Merhabalar, bölüm resmimiz ve bölümün şarkısı medyadadır. Döngüye almayı unutmayın...
İyi okumalar :)
*******************
Nico, Will ve Mint sıcaktan çökmüş halde bir bankta yarı uyur yarı uyanık otururlarken çevredekilerin garip bakışlarını çekiyorlardı.
Dört gündür Girit'in altını üstüne getirmişlerdi fakat hiçbir şey bulamamışlardı. Bulabildikleri tüm harabeleri ziyaret etmişlerdi, ki Mint söylemeliydi Girit harabelerden ve tarihi mekanlardan geçilmiyordu.
Bu tabiki iyi bir şeydi tabii binlerce harabeden oluşan bir yerde bir harabe aramıyorsanız.
Girit'e geldikleri gün gittikleri Knossos Sarayına tekrar gitmeye karar vermişlerdi. Yapabilecekleri bir şey yoktu zaten.
Üçü de zorla yattıkları banktan kalkıp üstlerini silkelediler. Mint sıcak havadan dolayı gömleğini beline sarmıştı, Will'in hırkası omzundan sarkıyordu, Nico ise hala pilot ceketinin içindeydi.
Kamptan ayrıldıktan sonra Mint'in üzerindeki soğukluk azalmıştı. Kendini daha az uzak, daha fazla yakın hissetmişti. Nico ve Will'in gezdikleri dört gün boyunca bitmek bilmez didişmelerinin de bunda faydası vardı. Mint'i güldürmeyi her seferinde başarıyorlardı.
"Önce yemek yiyelim." dedi Will. Nico gözlerini devirdi. "Amma boğazına düşkünsün Solace."
Will kaşlarını kaldırdı fakat cevap vermedi.
"Yiyelim, acıktım ben!" dedi Mint.
"Aç olmadığın bir zaman söyle bana Mint."
Mint ellerini havaya kaldırdı. "Yok ki memur bey." dedi Will'in koluna girerken. Arkasına baktığında Nico'nun dudaklarının gülümsemeye benzer bir şekilde kıvrıldığını görmüştü. Will ve Nico arasında bir çekim olduğunu şimdi yanından geçtikleri yaşlı teyze bile anlayabilirdi.
Will kapıyı açtı ve Mint ona göz kırparak önden geçti. Will kapıyı Nico da geçsin diye ayağıyla kapıyı tuttu. Nico elleri ceplerinde arkasından geçerken omzu sırtına süründü. Will'in vücudu gerilirken Nico'nun yüzünde bir gülümsemenin hayaleti dolaşıyordu.
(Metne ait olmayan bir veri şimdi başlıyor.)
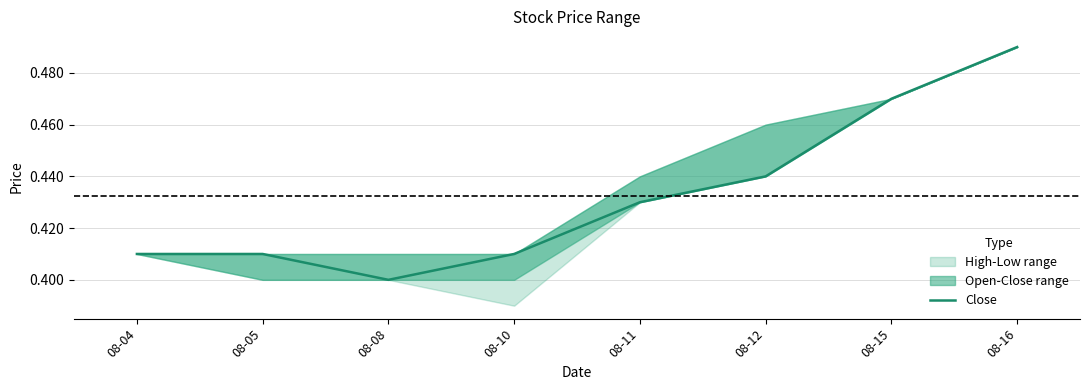

Read the value at 08-12.

0.4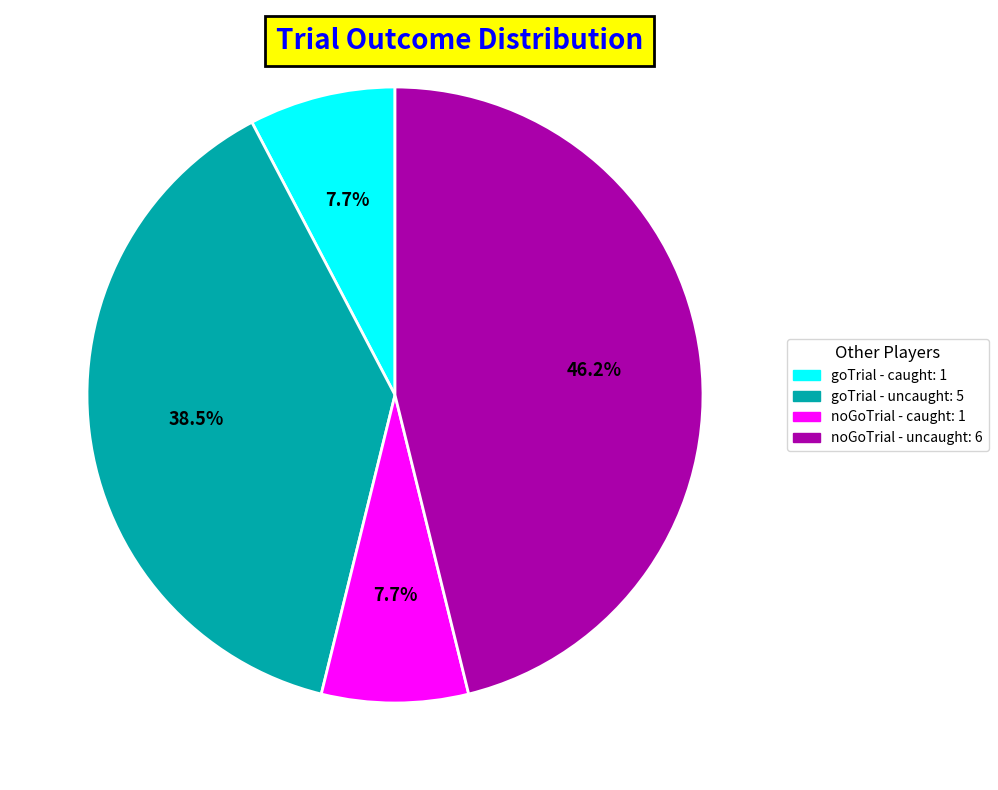

Is there any slice that represents more than half of the pie?

No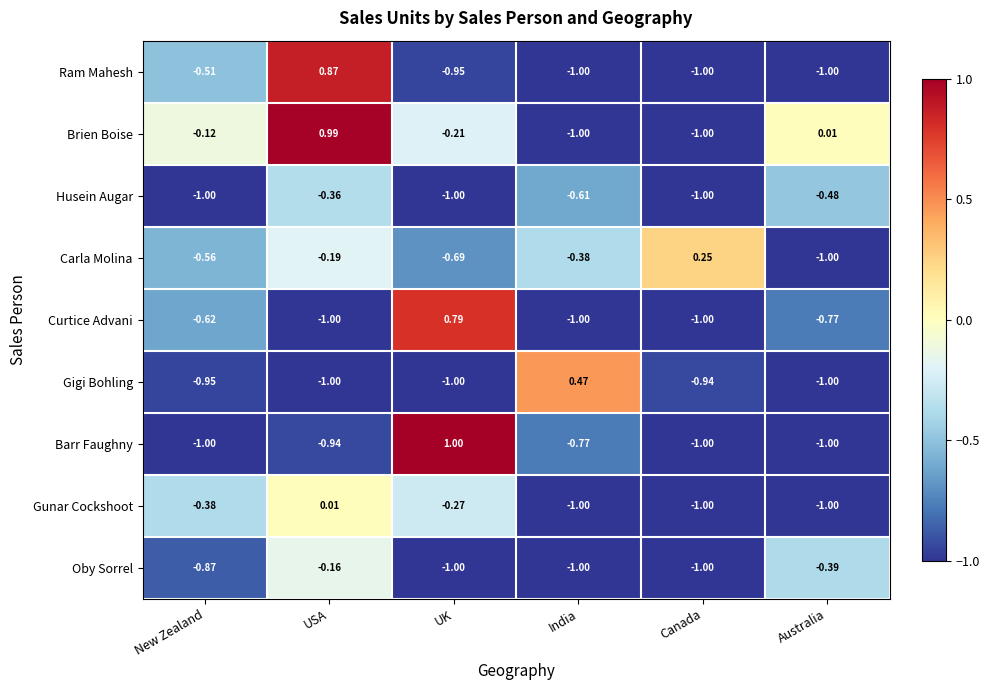

Which category has the highest value across all series?

UK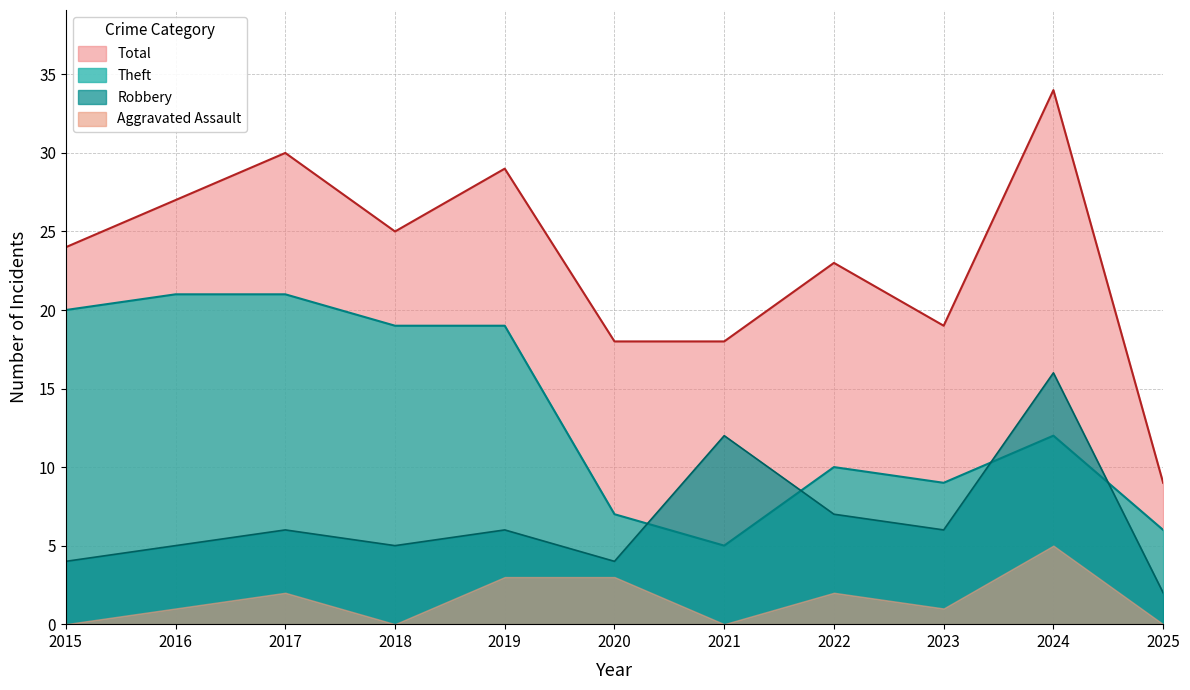

List the series in order of their peak value, highest first.

Total, Theft, Robbery, Aggravated Assault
Mint çoktan bir masaya oturmuş önündeki menüden ucuz bir şeyler bakıyordu. Nico gelip onun yanındaki sandalyeye oturdu. Will de kapıyı kapatarak Nico'nun karşısına oturmuştu.
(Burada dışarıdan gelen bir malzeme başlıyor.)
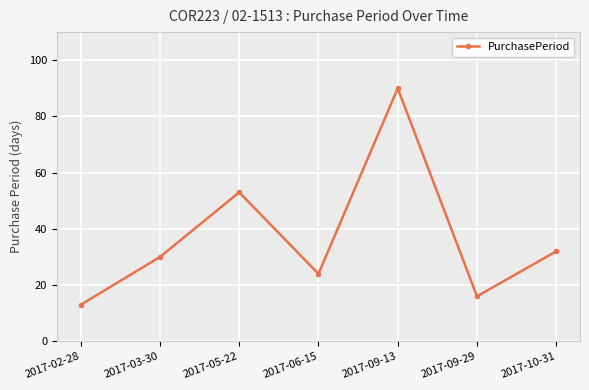

What is the ratio of the value at 2017-05-22 to the value at 2017-03-30?

1.8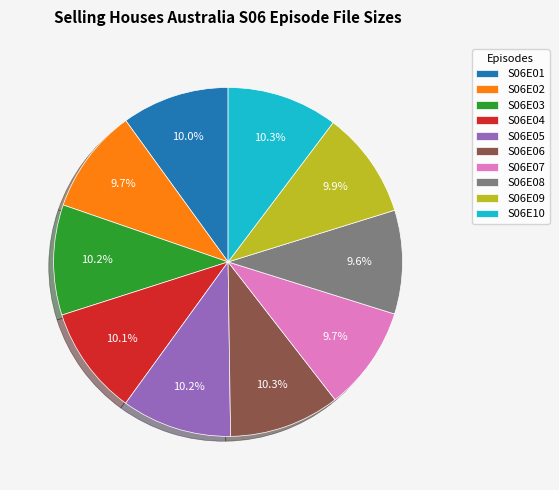

To the nearest percent, what is the difference between the largest and smallest slice percentages?

1%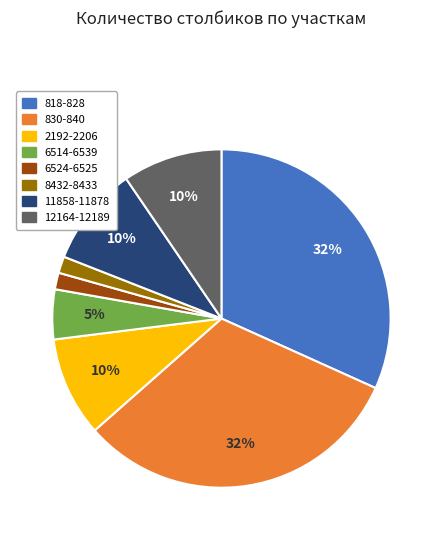

To the nearest percent, what is the average slice percentage?

12%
"Tostlar menüdeki ucuz ama güzel şeylerden biri." dedi Mint. Karnı salçalı tost istiyordu fakat Yunanistan'da nasıl salçalı tost bulsundu?
Nico "Tost dışında bir şey yiyor musun sen?" diye sordu.
Will "Bende ilk tanıştığımızda çok sordum kendime, yiyormuş inanabiliyor musun?"
"Tabii ki tosttan başka şey yiyorum ama tost favorim. Özellikle salçalı olursa."
"Neden?" diye sordu Nico haklı olarak. Kimsenin favori yemeği tost değildi.
Mint'in gözleri menüdeki tost resmine daldı. "Annemin memleketinde çok güzel salçalı tost yapıyorlar. Onun en sevdiği yemek. Yıllar sonra benim de en sevdiğim yemek oldu." Biraz durakladıktan sonra ekledi. "Neredeyse iki yıldır oraya gitmedik, gitmedikçe de içimdeki tost özlemi arttı." Gülümsedi.
Garson yanlarına geldiğinde Will ve Nico da Mint'e uyarak kaşarlı tost ve limonata söylediler. Yemeklerini yerken bir yandan da ilk gittiklerinde saraydan aldıkları bir broşürü inceliyorlardı.
Sarayın ünlü fresklerinden, kraliçenin odasındaki seramik anforalardan ve Minos'un ziyaretçilerini kabul ettiği küçük giriş salonuna baktılar. İlk başlarda fresklerden bir ipucu bulabileceklerini düşünmüşlerdi fakat saatlerce aynı resme baksalar bile bir şey bulamamışlardı.
ŞİMDİ OKUDUĞUN
Deniz Nanesi ||OC x Leo Valdez||
Fanfiction"Kabul olunan için bir yolculuk Karanlık ve aydınlık sunacak dostluk Başlarken bitecek ve tüm ateşler sönecek Okçu kaybolurken edecek aşık Delphinus yalnız yüzerken dört olacak bir Çürürken zarafet, kaybolacak fecir Çark çözül...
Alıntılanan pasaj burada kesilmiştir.